- Task a: Please show every line in the rows below that contains the string "πρόγραμμα".

- Passage to read:
---*---

AIGA DC Designing the most accessible AIGA conference ever

I transformed DC Design Week from an inaccessible brand into an accessible beyond compliant experience through our people and culture, not remediation.

Challenge

DC Design Week is a celebration of the DC, Maryland, and Virginia region’s creative community. Each year, a committee of volunteers collaborates with local designers, businesses, and organizations to host a variety of events showcasing the work, creativity, and relationships thriving in this area.

I first joined the DC Design Week team in 2020, and was impressed by their commitment to diversity– but like many other AIGA programs, their efforts towards accessibility needed some love. Notably:

  • No accessibility statement existed for the conference
  • No methods existed to request for accommodations
  • Branding and visual design were prioritized over accessibility
  • There were 100+ accessibility issues including color contrast, headings, motion, focus, alt text, and more

I also joined too late. Accessibility was already siloed and framed around remediation as our brand and website were already in the works.

The year I joined our branding used sharp animations, which unintentionally excluded people with motion sensitivities. I knew that if I wanted to make an impactful change, I would need to start more upstream before branding and development could take place.

---*---

- Working data:
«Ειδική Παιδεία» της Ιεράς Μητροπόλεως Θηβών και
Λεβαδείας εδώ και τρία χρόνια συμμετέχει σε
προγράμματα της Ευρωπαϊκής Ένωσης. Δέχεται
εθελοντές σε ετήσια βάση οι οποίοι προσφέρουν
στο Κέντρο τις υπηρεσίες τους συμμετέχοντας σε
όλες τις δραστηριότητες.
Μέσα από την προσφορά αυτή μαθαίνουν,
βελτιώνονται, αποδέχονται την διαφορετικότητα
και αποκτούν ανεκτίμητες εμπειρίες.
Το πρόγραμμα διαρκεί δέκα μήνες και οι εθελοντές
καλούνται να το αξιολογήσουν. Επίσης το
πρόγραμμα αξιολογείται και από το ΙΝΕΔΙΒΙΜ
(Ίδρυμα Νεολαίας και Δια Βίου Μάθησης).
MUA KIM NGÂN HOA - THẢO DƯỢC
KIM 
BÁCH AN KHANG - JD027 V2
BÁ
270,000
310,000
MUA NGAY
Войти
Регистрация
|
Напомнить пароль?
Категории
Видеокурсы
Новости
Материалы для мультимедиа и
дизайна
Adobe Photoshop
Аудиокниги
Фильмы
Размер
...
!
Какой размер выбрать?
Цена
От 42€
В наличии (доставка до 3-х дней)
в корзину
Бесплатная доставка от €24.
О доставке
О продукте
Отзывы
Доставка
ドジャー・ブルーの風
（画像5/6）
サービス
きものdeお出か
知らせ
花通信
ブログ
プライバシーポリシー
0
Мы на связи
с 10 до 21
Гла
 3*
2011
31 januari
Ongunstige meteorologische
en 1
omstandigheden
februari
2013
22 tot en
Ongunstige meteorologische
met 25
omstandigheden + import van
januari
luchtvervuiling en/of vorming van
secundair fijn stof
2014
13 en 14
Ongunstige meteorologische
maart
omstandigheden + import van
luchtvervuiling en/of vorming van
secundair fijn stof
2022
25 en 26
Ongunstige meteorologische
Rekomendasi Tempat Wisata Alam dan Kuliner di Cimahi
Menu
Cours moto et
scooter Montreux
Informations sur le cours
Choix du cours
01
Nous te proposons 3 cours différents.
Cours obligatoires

---*---

- Task b: In the DC Design Week case study above, why was accessibility already siloed and framed around remediation when the author joined?

- Exercise output a:
Το πρόγραμμα διαρκεί δέκα μήνες και οι εθελοντές
πρόγραμμα αξιολογείται και από το ΙΝΕΔΙΒΙΜ

- Exercise output b: The author joined too late: the brand and website were already in the works, so accessibility could only be handled as remediation.